What to do? Here is whether the Constitutional Court's authority under section 172(1)(b) of the Constitution -- its "duty," as Van der Westhuizen J refers to it in para 42 -- to "make any order that is just and equitable" in connection with a decision on a constitutional matter comes in. The Court notes that "[c]itizens and the state alike may have treated the orders as binding, it may now be years since the orders were made, and the ordinances might have become irrelevant. New legislation may have replaced them." (para 44) Van der Westhuizen J concludes: "In light of these considerations, no general rule is made as to court orders in connection with the constitutional validity of ordinances that have not been confirmed by this Court. Should the special circumstances of a specific case mean that any injustice or uncertainty does result, parties are of course free to approach this Court or the High Court to seek relief." (para 45)

This was certainly a wise decision. But it is worth noting that it was a decision that would have been unnecessary but for the doctrine of objective invalidity. Absent that doctrine, the earlier decisions would have remained good law, since they were court judgments that were never appealed and so had long since become final. It was only because the doctrine of objective invalidity meant that a decision in 2008 automatically ran back, unqualifiedly, to 1996 that any question about those decisions between 1996 and 2008 arose. This is a case, then, in which a legal theory generated quite unnecessary practical complications.
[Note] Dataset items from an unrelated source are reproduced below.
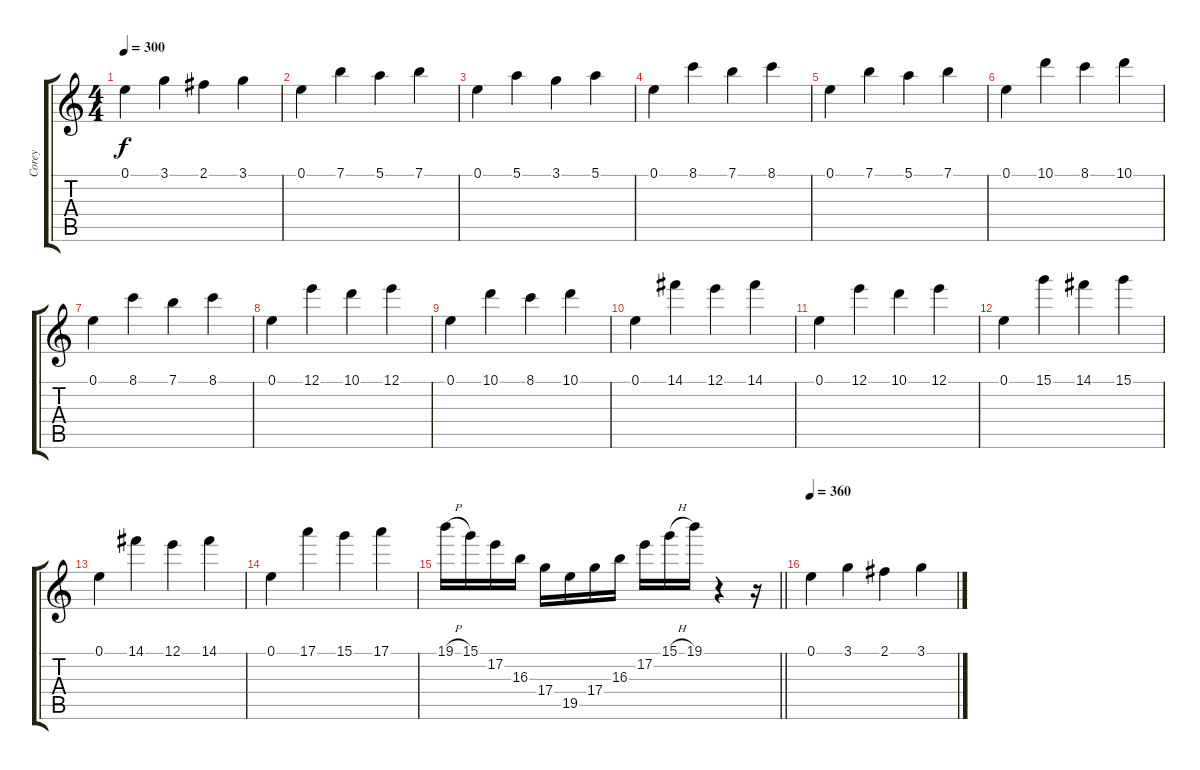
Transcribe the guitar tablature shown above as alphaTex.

\track ("Corey" "Corey") {instrument overdrivenguitar}
\staff {score tabs}
\tuning (E4 B3 G3 D3 A2 E2) {hide}
\ts (4 4)
\tempo 300
\clef g2
\ks c
0.1.4{dy f} 3.1.4 2.1.4 3.1.4 |
0.1.4 7.1.4 5.1.4 7.1.4 |
0.1.4 5.1.4 3.1.4 5.1.4 |
0.1.4 8.1.4 7.1.4 8.1.4 |
0.1.4 7.1.4 5.1.4 7.1.4 |
0.1.4 10.1.4 8.1.4 10.1.4 |
0.1.4 8.1.4 7.1.4 8.1.4 |
0.1.4 12.1.4 10.1.4 12.1.4 |
0.1.4 10.1.4 8.1.4 10.1.4 |
0.1.4 14.1.4 12.1.4 14.1.4 |
0.1.4 12.1.4 10.1.4 12.1.4 |
0.1.4 15.1.4 14.1.4 15.1.4 |
0.1.4 14.1.4 12.1.4 14.1.4 |
0.1.4 17.1.4 15.1.4 17.1.4 |
\barLineRight lightlight
19.1{h}.16 15.1.16 17.2.16 16.3.16 17.4.16 19.5.16 17.4.16 16.3.16 17.2.16 15.1{h}.16 19.1.16 r.4 r.16 |
\tempo 360
0.1.4 3.1.4 2.1.4 3.1.4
It's also a striking illustration of two very different aspects of South African jurisprudence. The question of whether an Ordinance is an "Act" is a matter resolved by quite painstaking attention to legal detail. Once that is decided, the resulting question of what to do about the implications of the doctrine of objective invalidity is decided by broad, pragmatic adjustment. The courts have the authority to operate in both ways.

In general, it seems to me that the courts' ability to render principled constitutional decisions and then guide their implementation by practical adjustment is very helpful and appropriate, and has been used to very good effect in South Africa. In most cases, moreover, the kind of reasoning at issue in these two stages of adjudication probably is broadly similar: the judgment of unconstitutionality rests on broad constitutional weighing and the implementation decision takes comparably broad considerations into account. But occasionally, as here, the judgment of unconstitutionality involved quite technical analysis -- and over time there will surely be many relatively technical constitutional questions, given how long and detailed South Africa's constitution is. (For another example, see Kruger v President of the Republic of South Africa (CCT 57/07, decided 2 October 2008.)

I wonder just how wide the gap between the technical analysis of such issues and the practical implementation judgments that follow should be. In principle, I think it might be desirable for South African jurisprudence to evolve so that these two forms of reasoning converge: the technical legal analysis becomes more infused with practical considerations, and the pragmatic adjustments become more regulated by legal rules. There is, I think, some inconsistency in applying technical precision to the determination of the rights and wrongs of the parties before the court, including Presidents and Parliaments, while the courts themselves effectuate their decisions by practical adjustments to the necessities of events. The inconsistency, moreover, is not simply a technical disparity, but may instead have broader significance: in principle, all actors should be subject to similar legal requirements via rules that provide similar degrees of formal precision and functional flexibility. This isn't an absolute or a precise principle, but it seems fair to say that it is a part of the basic idea of the rule of law.

It is not shocking that current South African law reflects such a disparity. South Africa's courts have been engaged in constitutional adjudication for only about 15 years, and they wield broad authority over a tremendous range of controversial issues. They are, it seems to me, still in the process of determining just how to wield their own power. So this post is a suggestion for a direction this process might take in cases to come.